FOLHA DE SP - 04/03
Se os dois não se acertarem (e ainda não se acertaram), quem pagará a conta serão 200 milhões de brasileiros
O ministro da Fazenda, Joaquim Levy, ri demais e fala demais. A doutora Dilma zanga-se demais e fala de menos. Levy ainda não completou 90 dias no cargo e já se viu na constrangedora situação de reverter uma afirmação depois de ser publicamente repreendido pela chefe. O pior é que ambos tinham razão: a amplitude das desonerações tributárias foi uma “brincadeira” e sua expressão foi “infeliz”. Noutra ocasião Levy foi levado a uma acrobacia semântica, esclarecendo que a economia não sofrerá uma “recessão”, mas uma “contração”. (Em qualquer época, o Planalto tem horror a essa palavra. Em 1974 a censura baixou uma ordem tornando “terminantemente proibidas” quaisquer referências “relativas a recessão econômica, ainda que hipotéticas”). Até hoje se pode ouvir a gargalhada de Mário Henrique Simonsen ao saber dessa proibição.

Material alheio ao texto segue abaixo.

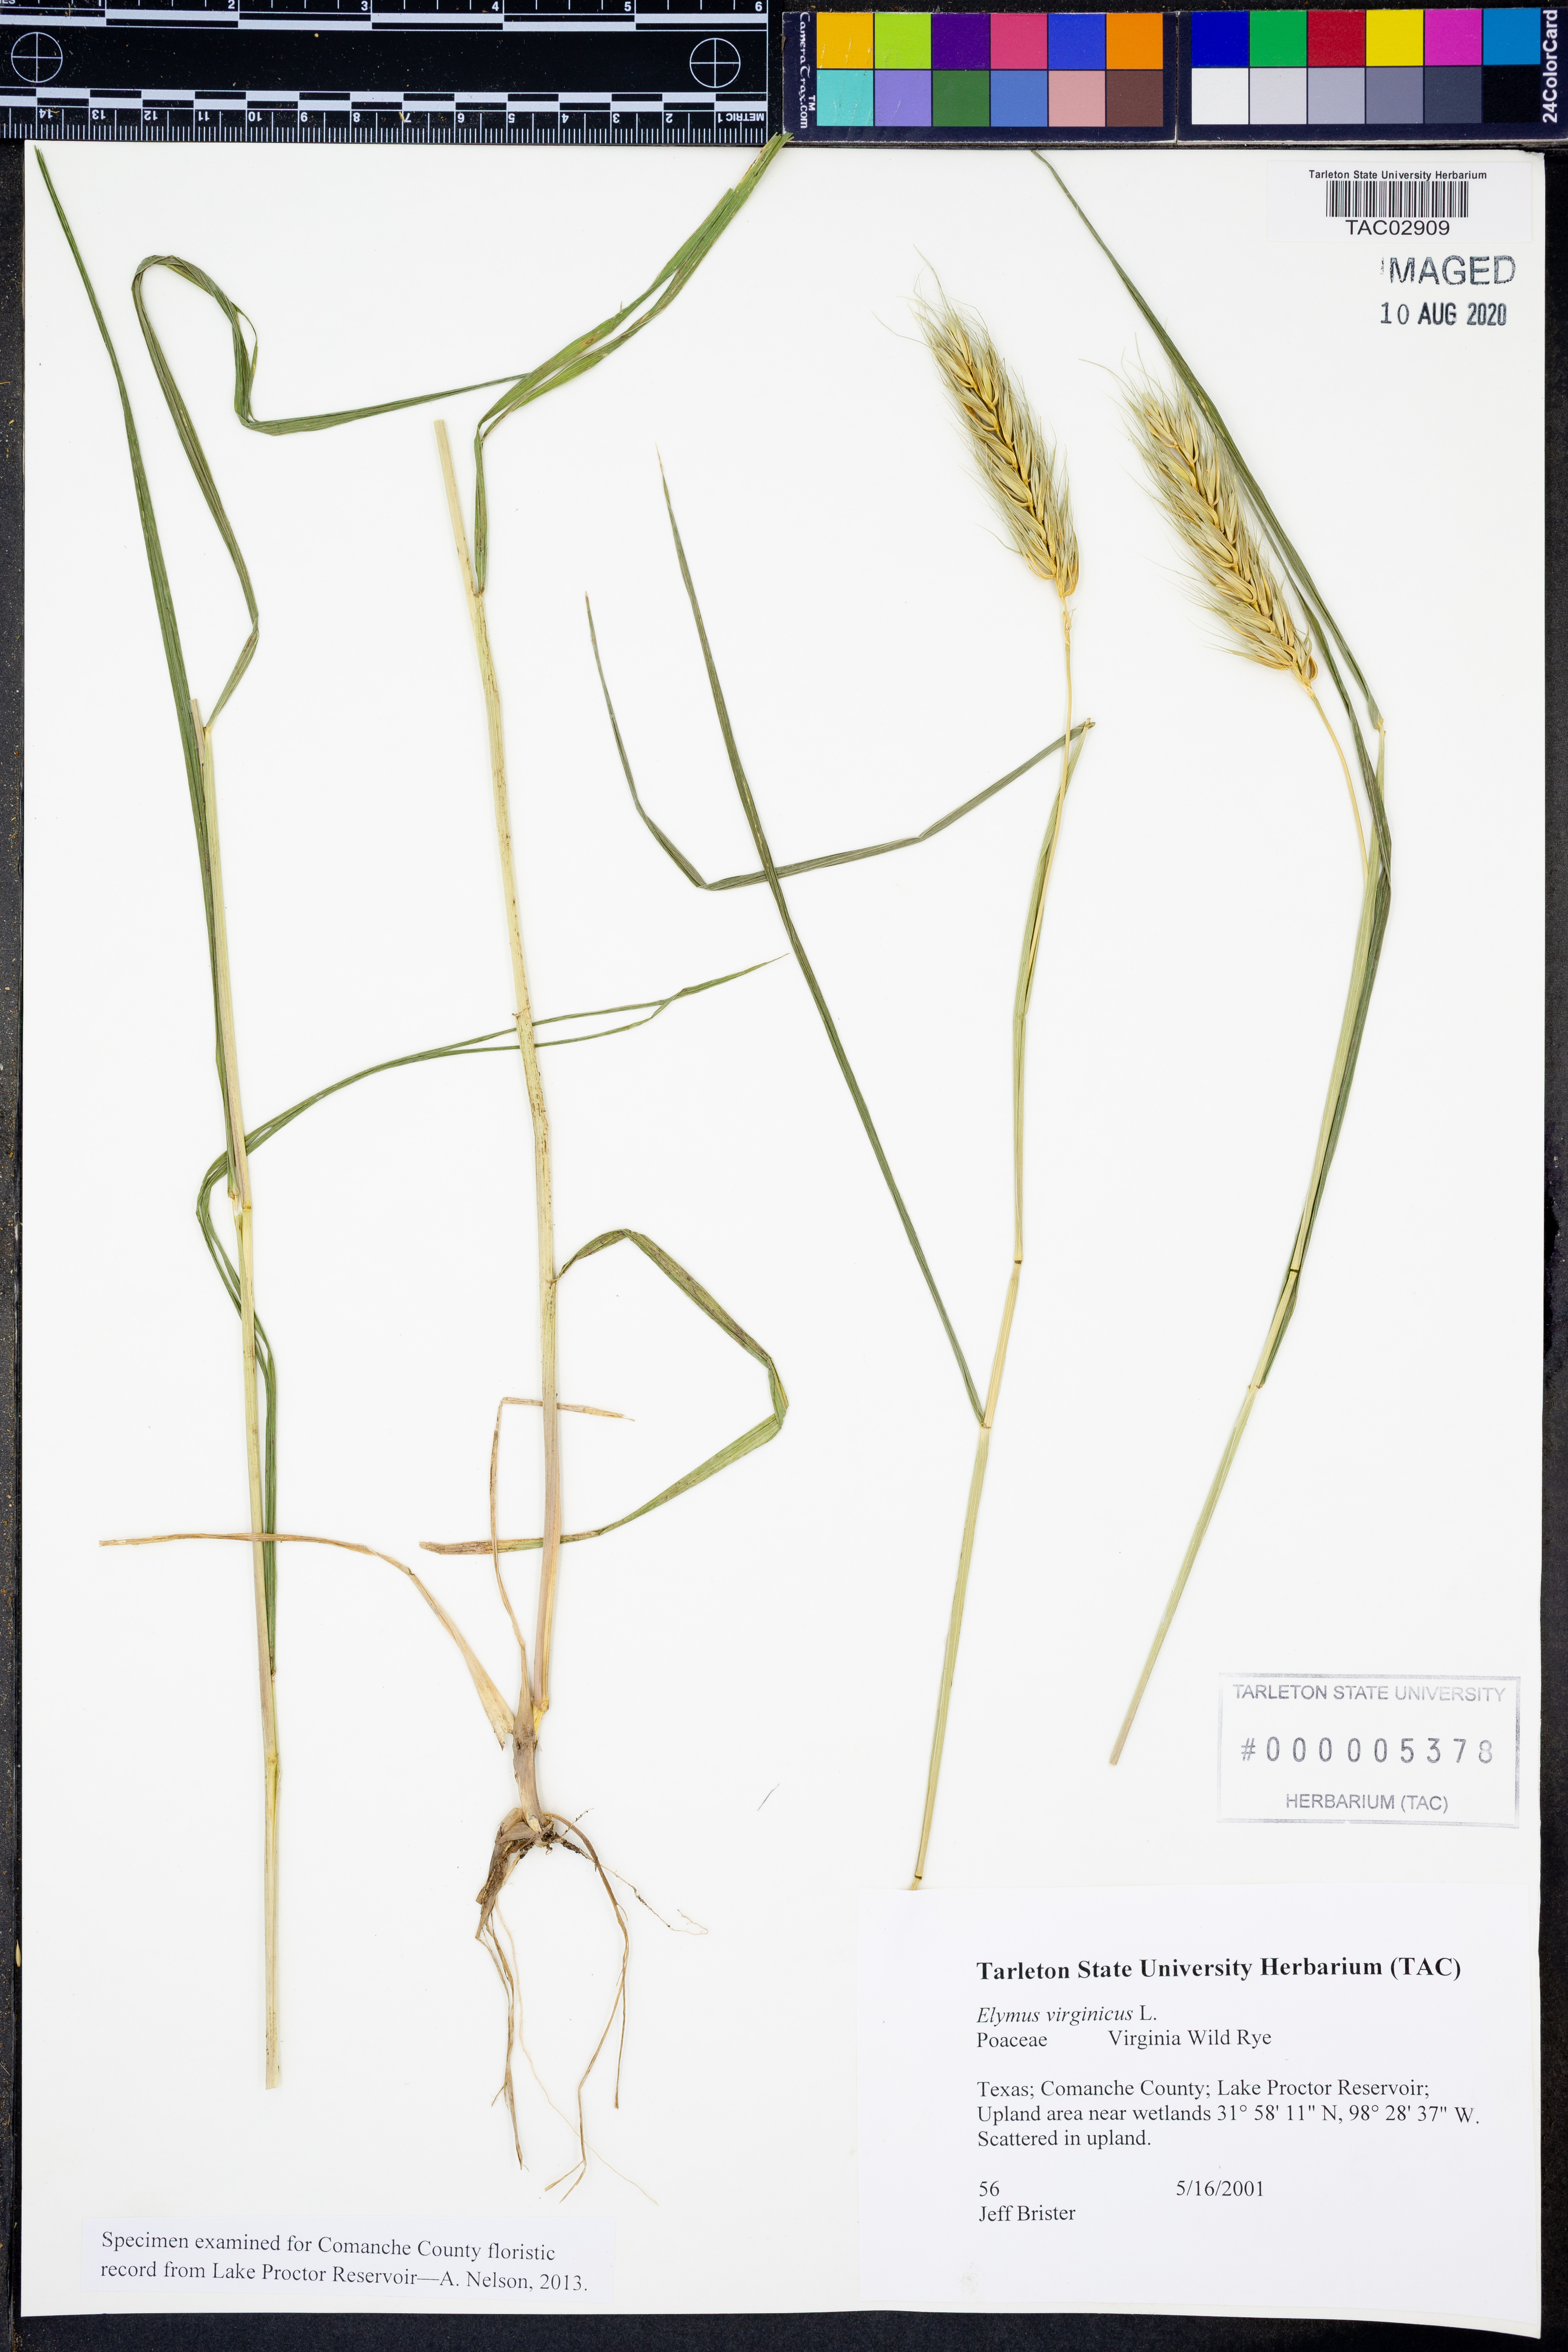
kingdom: Plantae
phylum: Tracheophyta
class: Liliopsida
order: Poales
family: Poaceae
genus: Elymus
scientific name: Elymus virginicus
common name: Common eastern wildrye
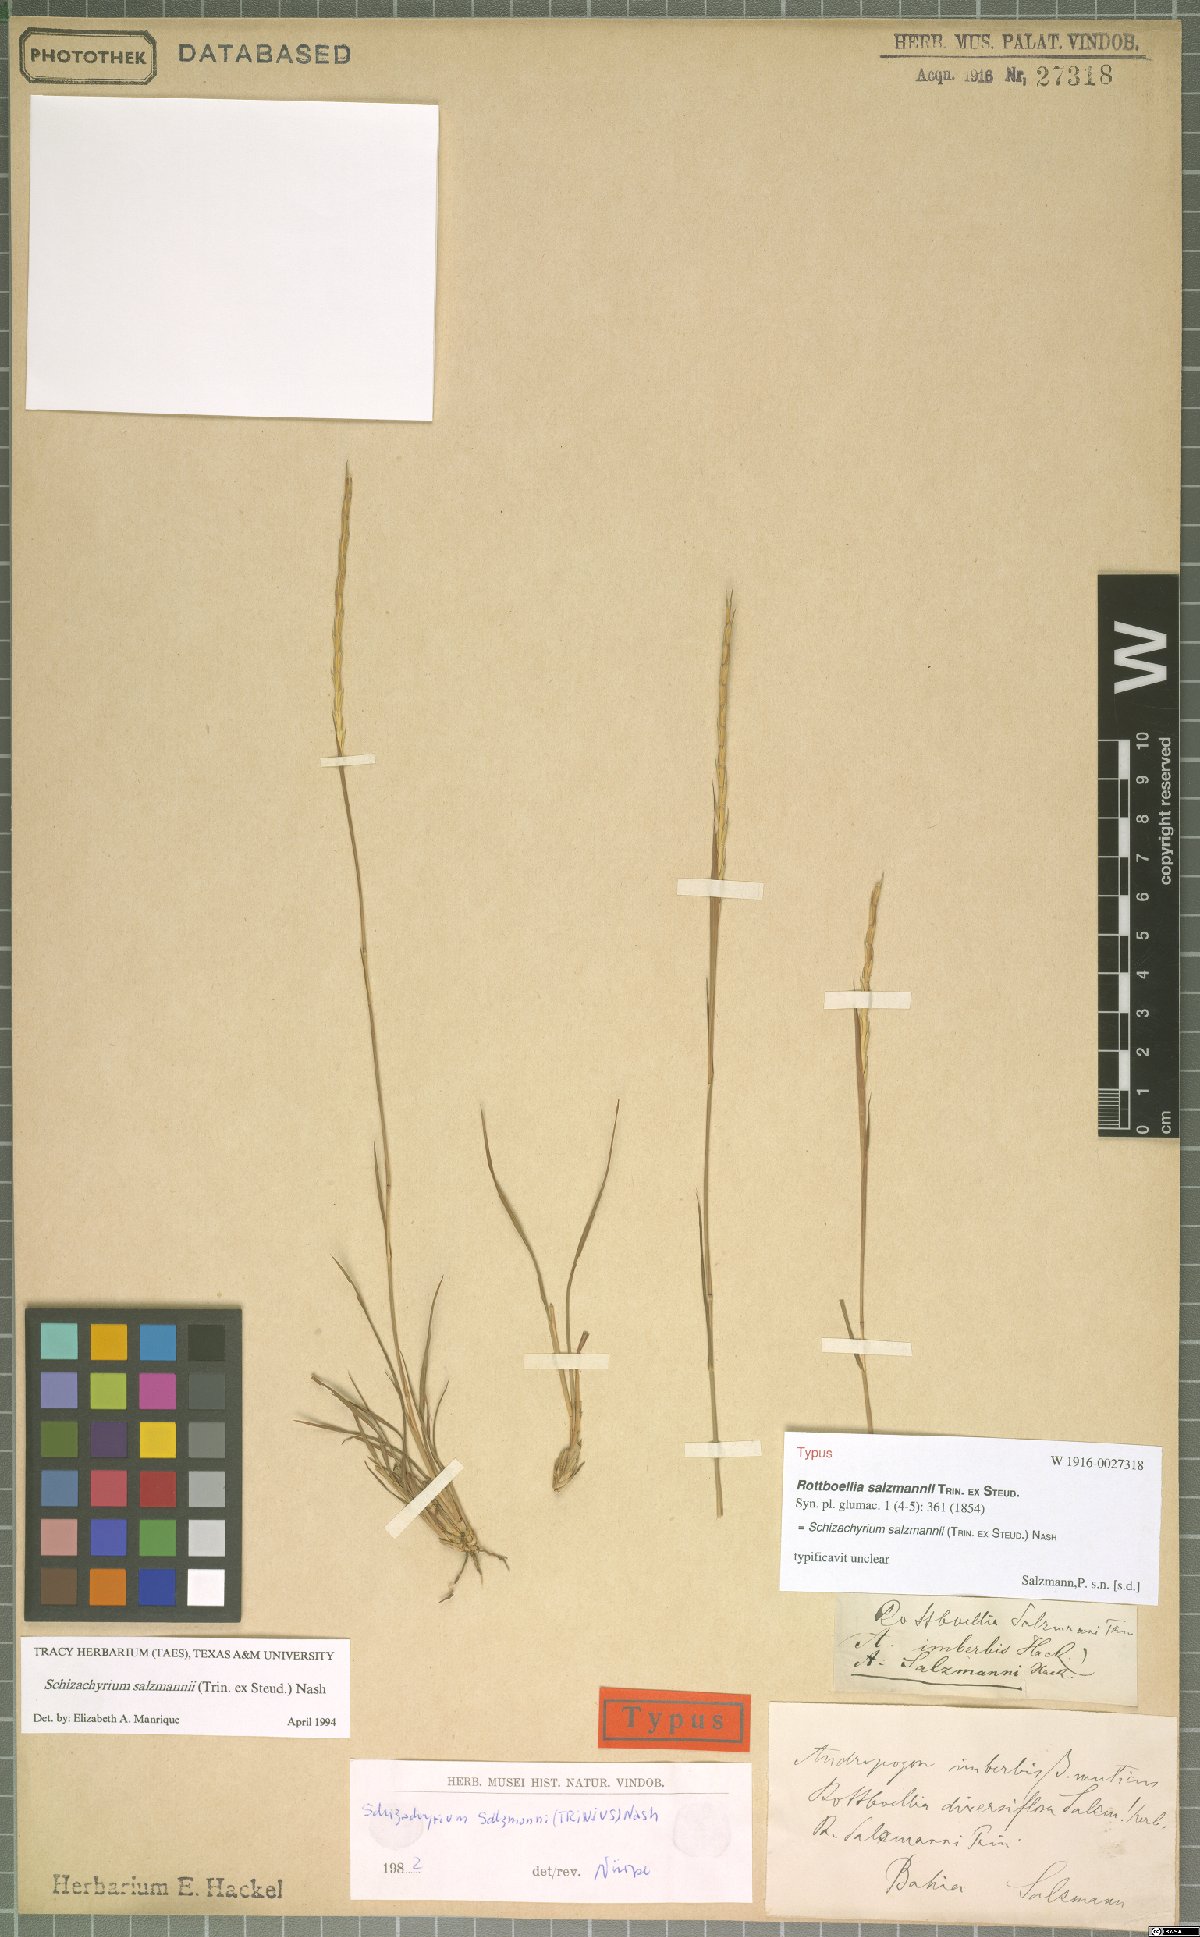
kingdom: Plantae
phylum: Tracheophyta
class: Liliopsida
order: Poales
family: Poaceae
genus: Andropogon
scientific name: Andropogon salzmannii
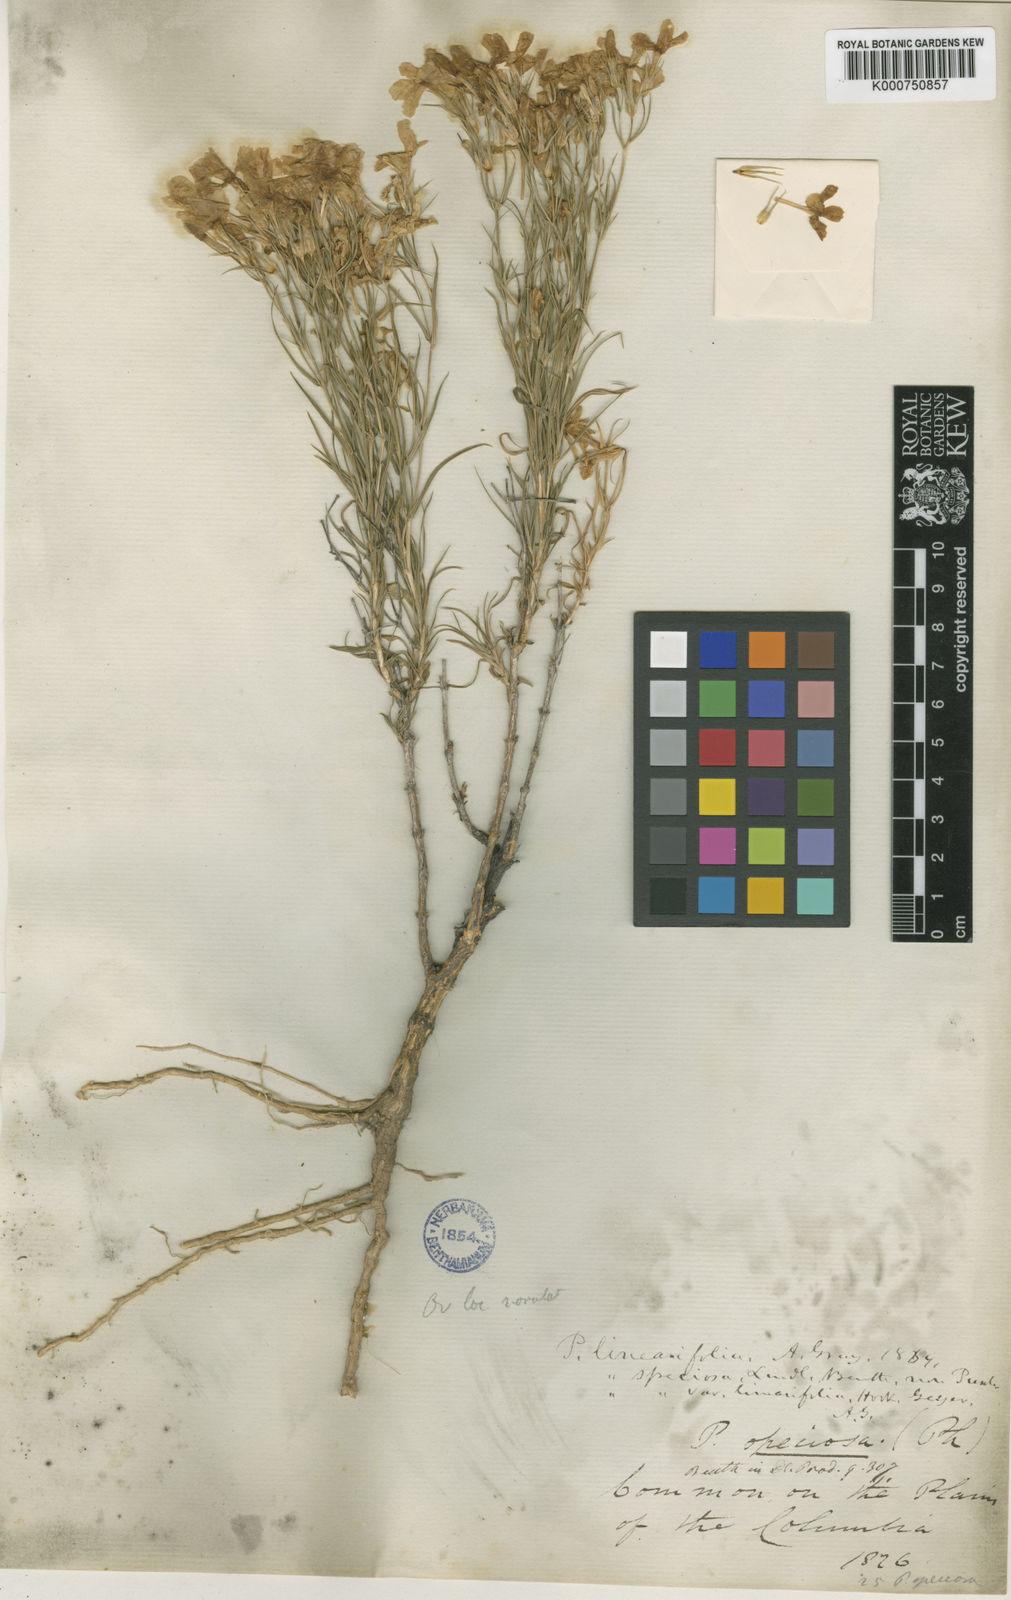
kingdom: Plantae
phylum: Tracheophyta
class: Magnoliopsida
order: Ericales
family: Polemoniaceae
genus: Phlox
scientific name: Phlox
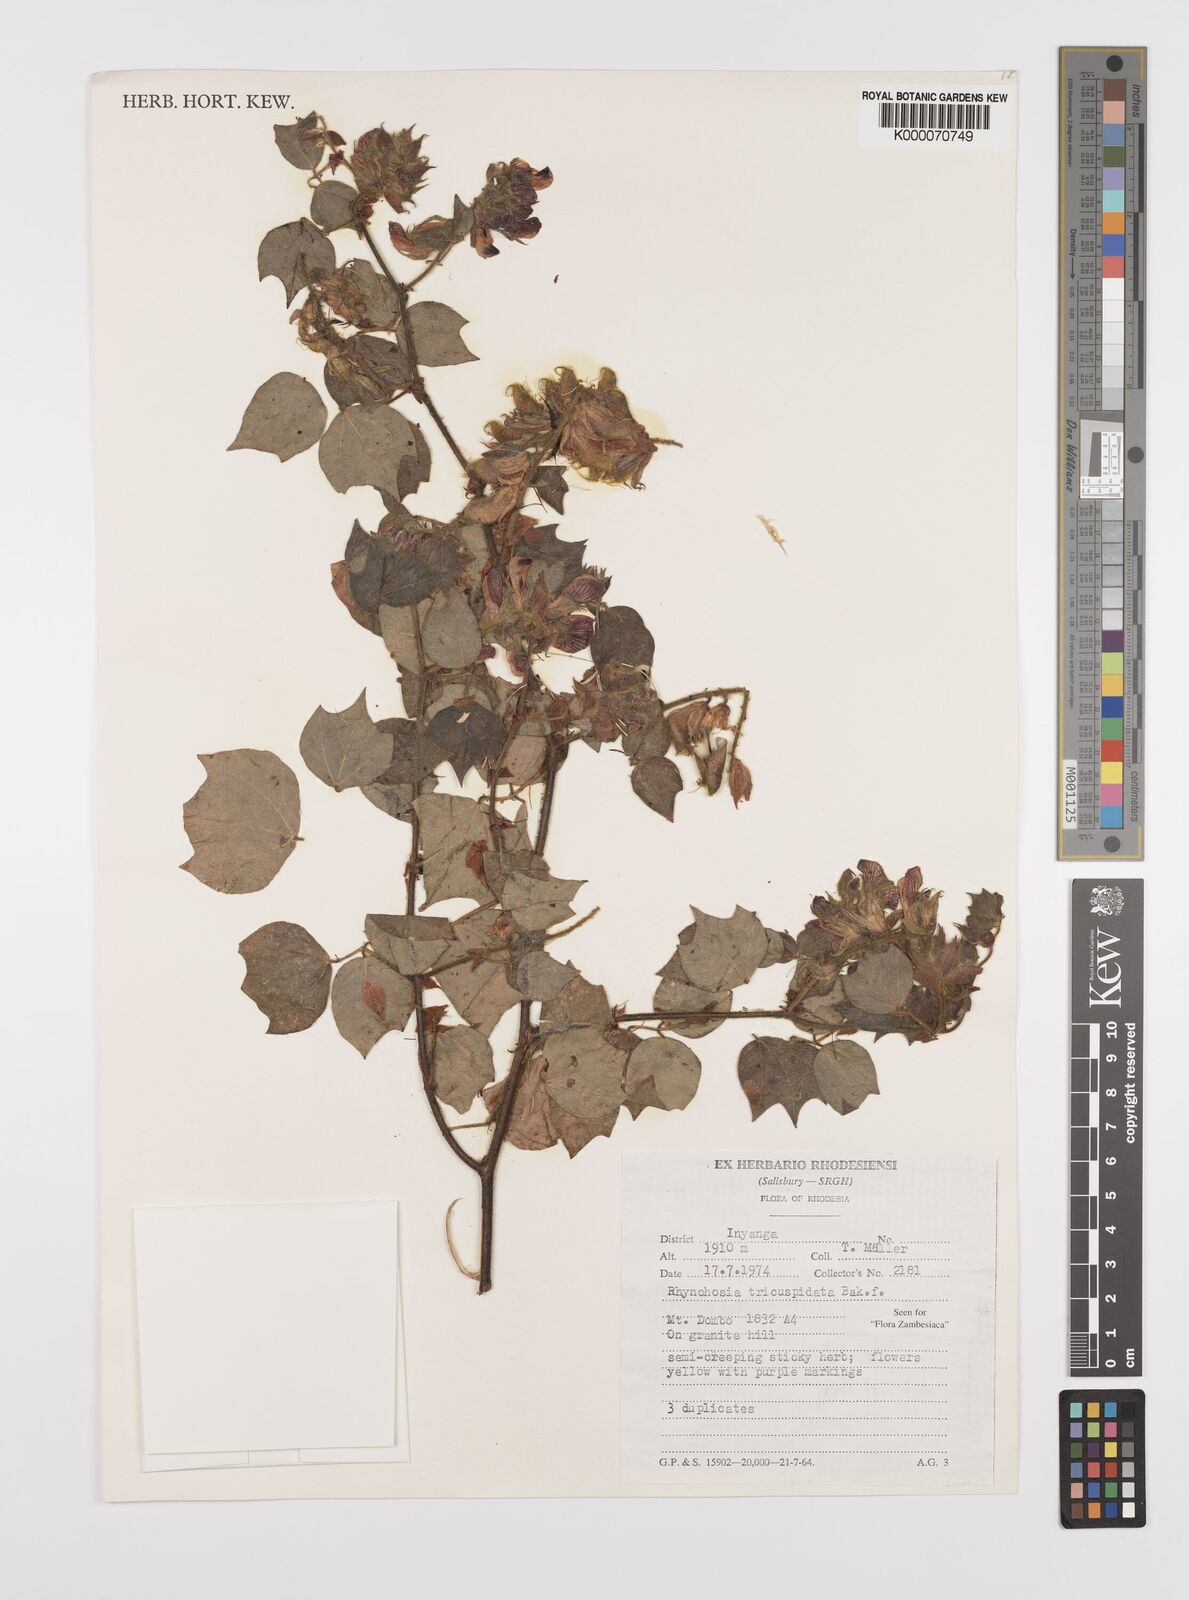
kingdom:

As situações em que Levy se atrapalhou são despiciendas porque ainda não refletem grandes diferenças de fundo. Se a doutora quiser que ele cante tangos numa Unidade de Terapia Intensiva, quem pagará a conta serão os brasileiros. Nos últimos 50 anos, presidentes e ministros da Economia dançaram a mesma música em apenas quatro ocasiões, com as duplas Lula-Palocci, FH-Malan, Médici-Delfim e Castello Branco-Roberto Campos. O preço dos desarranjos e dos ministros-fantasmas foi a maior crise econômica da história do país.
Se o comissariado e o doutor Levy ficarem num jogo de gato e rato, ambos perderão. Entre as atribuições do ministro da Fazenda está a de animador de auditório. Alguns titulares, como Guido Mantega, tiveram desempenhos patéticos. Outros, como Pedro Malan, funcionaram como maestros, regendo charangas de sábios. Levy mostrou que é um mau animador. Ora exagera no economês, ora escorrega num coloquialismo de banqueiro bem-humorado.
Tudo isso não tem grande importância diante das dificuldades das contas nacionais e do esforço que será necessário para recolocá-las nos trilhos. Enquanto Lula deu mão forte a Antonio Palocci, seu governo teve rumo na economia. A situação de Levy é outra. O compromisso da doutora com sua agenda é uma dúvida. O do comissariado petista é quase uma certeza negativa.
Apesar de tudo, o ministro da Fazenda já conseguiu impedir que a conta das concessionárias de energia fosse para o Tesouro, avançou na brincadeira das desonerações e está fechando o cofre. Ainda falta muito. O repórter Vinicius Nader informa que as grandes empresas metidas na Lava-Jato estão solicitando empréstimos de US$ 10 bilhões do BNDES. (Cerca de US$ 3 bilhões para a Sete Brasil.) São os ectoplasmas dos “campeões nacionais”. Os interesses que alavancam esses pedidos supõem que o doutor Luciano Coutinho, presidente do banco, seja aparentado com a Casa de Saud. O rei Salman, cujas contas vão melhor que as da doutora, comemorou sua ascensão ao trono distribuindo algo como US$ 32 bilhões aos súditos sauditas. Fez isso de acordo com a metáfora do economista Ricardo Paes de Barros, jogando o dinheiro de helicóptero. O problema de Levy é que o chamaram para tomar dinheiro dos contribuintes, com o propósito de cobrir buracos criados pela banda saudita do governo.